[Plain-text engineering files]

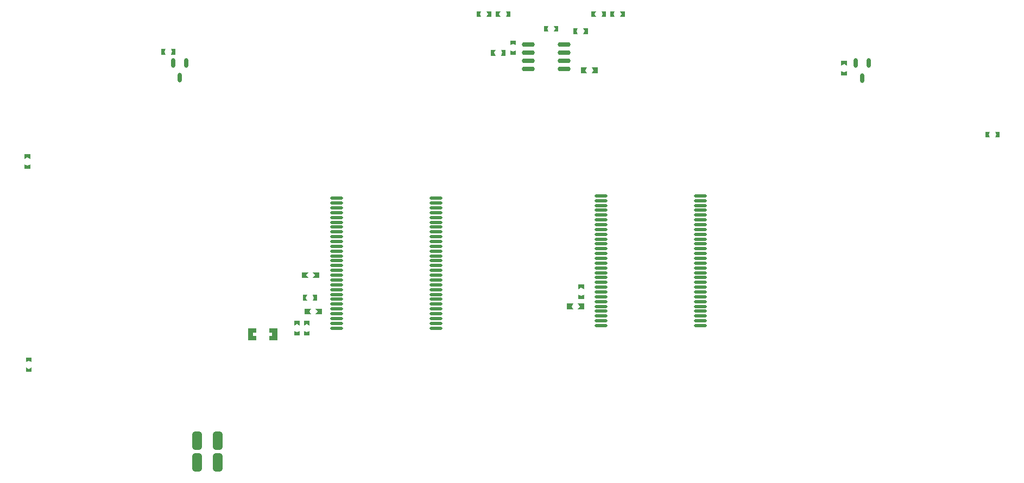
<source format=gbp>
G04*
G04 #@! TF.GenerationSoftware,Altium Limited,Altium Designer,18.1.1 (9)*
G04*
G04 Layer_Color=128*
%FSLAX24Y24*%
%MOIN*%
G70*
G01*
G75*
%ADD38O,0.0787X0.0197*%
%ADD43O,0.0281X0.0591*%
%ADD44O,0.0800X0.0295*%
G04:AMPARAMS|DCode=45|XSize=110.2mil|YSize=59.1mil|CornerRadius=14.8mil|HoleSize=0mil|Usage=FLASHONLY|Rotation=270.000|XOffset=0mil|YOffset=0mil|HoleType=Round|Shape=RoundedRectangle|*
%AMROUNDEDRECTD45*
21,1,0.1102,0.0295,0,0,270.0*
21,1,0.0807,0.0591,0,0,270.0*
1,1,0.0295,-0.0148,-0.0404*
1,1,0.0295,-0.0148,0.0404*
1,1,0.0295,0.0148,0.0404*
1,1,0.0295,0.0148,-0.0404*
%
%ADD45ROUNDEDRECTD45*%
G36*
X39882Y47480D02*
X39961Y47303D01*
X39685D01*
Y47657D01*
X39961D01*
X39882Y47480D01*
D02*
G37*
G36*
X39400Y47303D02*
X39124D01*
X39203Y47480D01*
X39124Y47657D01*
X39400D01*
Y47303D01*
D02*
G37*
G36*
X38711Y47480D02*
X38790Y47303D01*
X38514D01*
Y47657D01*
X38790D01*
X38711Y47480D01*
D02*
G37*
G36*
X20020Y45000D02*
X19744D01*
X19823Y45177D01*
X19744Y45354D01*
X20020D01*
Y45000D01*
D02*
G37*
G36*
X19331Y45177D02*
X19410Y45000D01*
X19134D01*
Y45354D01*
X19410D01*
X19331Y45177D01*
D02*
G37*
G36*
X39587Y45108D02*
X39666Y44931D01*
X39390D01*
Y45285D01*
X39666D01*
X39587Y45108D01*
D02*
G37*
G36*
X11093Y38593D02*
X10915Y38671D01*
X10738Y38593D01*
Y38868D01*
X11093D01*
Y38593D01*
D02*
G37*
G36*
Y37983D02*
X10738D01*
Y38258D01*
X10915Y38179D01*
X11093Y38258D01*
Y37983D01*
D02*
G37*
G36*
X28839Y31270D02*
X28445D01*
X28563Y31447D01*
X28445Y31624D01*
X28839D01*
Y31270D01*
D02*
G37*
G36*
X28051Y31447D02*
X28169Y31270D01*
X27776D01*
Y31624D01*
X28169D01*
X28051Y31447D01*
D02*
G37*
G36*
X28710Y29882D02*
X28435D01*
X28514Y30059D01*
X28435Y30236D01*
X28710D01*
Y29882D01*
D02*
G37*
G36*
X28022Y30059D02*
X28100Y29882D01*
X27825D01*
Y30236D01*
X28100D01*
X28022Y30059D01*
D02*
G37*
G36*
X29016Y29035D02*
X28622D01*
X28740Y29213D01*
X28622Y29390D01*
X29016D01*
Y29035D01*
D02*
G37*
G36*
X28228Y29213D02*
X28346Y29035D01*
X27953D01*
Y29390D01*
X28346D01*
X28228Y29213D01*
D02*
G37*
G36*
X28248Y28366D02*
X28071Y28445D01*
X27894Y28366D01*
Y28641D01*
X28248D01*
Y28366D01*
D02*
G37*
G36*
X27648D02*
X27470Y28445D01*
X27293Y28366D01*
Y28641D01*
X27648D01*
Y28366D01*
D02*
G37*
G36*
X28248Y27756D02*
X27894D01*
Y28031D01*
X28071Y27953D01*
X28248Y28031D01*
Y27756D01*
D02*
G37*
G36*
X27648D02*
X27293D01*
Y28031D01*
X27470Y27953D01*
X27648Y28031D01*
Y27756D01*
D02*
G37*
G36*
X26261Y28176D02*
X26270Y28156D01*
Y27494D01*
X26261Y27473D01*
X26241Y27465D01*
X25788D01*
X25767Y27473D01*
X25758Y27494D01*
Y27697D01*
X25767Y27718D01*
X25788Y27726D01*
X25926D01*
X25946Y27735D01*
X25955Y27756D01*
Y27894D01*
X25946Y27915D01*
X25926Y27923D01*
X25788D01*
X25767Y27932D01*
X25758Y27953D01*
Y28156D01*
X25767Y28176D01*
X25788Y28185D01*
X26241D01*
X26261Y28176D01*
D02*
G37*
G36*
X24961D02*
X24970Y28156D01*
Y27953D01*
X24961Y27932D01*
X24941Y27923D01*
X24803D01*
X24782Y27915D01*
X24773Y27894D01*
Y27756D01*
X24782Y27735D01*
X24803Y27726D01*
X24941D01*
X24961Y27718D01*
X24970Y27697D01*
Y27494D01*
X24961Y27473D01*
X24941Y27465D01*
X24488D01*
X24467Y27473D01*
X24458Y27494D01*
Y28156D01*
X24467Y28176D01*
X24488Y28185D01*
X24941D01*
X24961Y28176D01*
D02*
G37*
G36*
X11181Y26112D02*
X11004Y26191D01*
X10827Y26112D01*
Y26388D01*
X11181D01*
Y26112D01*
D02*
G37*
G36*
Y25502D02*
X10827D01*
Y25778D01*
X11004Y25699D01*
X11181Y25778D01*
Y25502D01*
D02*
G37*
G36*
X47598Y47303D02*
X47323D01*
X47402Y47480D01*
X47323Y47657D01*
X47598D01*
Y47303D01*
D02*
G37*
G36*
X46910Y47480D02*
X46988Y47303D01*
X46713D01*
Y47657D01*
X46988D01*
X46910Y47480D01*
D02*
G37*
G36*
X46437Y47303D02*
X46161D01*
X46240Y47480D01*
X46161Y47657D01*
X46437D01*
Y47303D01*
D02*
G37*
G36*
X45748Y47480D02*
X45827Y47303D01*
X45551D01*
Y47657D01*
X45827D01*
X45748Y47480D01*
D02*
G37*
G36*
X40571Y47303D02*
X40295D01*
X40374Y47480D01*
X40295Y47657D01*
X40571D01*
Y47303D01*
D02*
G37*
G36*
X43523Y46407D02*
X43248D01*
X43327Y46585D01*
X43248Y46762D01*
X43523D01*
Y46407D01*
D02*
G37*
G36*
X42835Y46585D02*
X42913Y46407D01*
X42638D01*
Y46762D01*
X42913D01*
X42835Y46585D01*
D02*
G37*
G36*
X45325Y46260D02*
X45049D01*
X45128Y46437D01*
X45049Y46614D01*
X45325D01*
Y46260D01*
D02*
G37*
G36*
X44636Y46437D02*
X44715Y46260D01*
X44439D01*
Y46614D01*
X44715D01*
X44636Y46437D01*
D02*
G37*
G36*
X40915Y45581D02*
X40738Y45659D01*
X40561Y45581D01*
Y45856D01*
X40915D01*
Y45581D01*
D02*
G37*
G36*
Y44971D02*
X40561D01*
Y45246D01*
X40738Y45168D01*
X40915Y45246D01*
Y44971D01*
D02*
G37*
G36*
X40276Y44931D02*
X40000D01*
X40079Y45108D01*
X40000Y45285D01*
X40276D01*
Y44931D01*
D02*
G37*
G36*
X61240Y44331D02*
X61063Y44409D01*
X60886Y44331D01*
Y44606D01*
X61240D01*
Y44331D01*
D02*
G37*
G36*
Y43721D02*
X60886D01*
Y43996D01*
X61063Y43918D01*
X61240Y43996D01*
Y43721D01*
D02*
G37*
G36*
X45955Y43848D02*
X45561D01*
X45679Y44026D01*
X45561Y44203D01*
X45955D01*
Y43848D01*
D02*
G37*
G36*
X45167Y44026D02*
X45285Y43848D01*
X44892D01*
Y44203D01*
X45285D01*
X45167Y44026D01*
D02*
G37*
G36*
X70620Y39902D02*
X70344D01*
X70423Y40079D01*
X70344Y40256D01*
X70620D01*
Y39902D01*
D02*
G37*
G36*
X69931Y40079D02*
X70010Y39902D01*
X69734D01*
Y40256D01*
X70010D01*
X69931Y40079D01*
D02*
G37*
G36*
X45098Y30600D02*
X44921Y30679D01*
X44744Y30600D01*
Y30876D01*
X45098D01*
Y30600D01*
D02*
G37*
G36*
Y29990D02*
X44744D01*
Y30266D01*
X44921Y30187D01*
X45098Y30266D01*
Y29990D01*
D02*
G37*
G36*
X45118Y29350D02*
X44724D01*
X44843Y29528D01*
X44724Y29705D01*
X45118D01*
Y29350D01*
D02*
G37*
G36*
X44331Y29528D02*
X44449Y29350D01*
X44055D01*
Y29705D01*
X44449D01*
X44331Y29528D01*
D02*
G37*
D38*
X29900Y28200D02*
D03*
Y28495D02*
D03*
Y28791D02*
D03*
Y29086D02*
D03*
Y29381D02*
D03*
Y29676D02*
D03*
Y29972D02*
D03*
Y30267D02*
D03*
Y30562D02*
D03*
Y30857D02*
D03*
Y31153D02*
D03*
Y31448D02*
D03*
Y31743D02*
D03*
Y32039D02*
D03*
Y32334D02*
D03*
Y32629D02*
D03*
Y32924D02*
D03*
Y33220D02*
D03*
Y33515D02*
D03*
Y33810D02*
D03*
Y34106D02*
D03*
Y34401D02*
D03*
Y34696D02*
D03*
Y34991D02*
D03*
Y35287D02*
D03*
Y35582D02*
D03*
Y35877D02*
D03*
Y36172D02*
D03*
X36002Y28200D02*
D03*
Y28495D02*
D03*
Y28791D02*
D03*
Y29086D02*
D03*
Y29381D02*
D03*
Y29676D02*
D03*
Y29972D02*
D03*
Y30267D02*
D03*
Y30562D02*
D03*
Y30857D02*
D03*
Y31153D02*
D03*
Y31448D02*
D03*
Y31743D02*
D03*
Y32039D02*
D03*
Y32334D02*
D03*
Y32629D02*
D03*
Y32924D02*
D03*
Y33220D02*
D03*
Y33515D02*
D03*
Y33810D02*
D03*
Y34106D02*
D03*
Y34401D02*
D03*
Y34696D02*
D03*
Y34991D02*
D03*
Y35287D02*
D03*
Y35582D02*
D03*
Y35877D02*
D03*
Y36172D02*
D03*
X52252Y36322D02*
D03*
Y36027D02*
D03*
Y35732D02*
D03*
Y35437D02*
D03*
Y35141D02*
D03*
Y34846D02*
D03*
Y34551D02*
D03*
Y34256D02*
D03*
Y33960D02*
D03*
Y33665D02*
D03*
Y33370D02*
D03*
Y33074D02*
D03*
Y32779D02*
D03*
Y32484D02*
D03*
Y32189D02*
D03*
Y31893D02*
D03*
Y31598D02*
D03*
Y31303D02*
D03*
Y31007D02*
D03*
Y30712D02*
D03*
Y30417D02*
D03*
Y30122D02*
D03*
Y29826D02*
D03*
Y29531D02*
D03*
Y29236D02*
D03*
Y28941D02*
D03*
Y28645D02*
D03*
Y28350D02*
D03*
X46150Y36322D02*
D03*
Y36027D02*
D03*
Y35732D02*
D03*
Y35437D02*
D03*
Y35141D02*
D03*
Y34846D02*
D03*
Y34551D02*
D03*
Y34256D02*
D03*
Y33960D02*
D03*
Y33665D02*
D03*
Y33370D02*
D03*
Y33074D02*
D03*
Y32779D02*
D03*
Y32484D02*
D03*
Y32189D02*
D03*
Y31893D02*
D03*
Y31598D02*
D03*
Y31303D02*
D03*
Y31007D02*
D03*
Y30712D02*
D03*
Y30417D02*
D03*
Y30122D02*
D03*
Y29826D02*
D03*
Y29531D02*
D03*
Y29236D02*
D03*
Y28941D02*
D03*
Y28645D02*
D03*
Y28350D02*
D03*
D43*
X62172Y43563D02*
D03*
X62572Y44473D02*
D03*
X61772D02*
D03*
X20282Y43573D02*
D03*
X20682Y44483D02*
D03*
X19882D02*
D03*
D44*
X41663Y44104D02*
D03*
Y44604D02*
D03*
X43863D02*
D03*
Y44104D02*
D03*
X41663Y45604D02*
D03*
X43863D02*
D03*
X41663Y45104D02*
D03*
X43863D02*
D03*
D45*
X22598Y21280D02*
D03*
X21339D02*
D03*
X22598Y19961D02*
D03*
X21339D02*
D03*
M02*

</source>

...

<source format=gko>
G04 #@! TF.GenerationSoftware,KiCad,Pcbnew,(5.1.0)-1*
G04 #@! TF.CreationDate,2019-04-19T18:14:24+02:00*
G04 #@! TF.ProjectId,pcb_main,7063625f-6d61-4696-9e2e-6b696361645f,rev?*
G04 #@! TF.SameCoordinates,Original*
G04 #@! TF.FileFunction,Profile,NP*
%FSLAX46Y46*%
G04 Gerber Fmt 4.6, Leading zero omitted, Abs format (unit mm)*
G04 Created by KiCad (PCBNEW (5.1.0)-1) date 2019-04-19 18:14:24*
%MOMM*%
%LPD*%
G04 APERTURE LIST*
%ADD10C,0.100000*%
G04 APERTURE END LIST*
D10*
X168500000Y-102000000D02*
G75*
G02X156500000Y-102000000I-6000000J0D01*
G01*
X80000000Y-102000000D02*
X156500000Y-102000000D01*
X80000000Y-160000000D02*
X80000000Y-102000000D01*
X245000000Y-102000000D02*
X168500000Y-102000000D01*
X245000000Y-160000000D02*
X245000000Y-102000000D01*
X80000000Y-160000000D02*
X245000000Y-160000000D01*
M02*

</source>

About this task:
The answer must consist of every line in the records above that contains the word "KiCad".

Solution to the exercise:
G04 #@! TF.GenerationSoftware,KiCad,Pcbnew,(5.1.0)-1*
G04 Created by KiCad (PCBNEW (5.1.0)-1) date 2019-04-19 18:14:24*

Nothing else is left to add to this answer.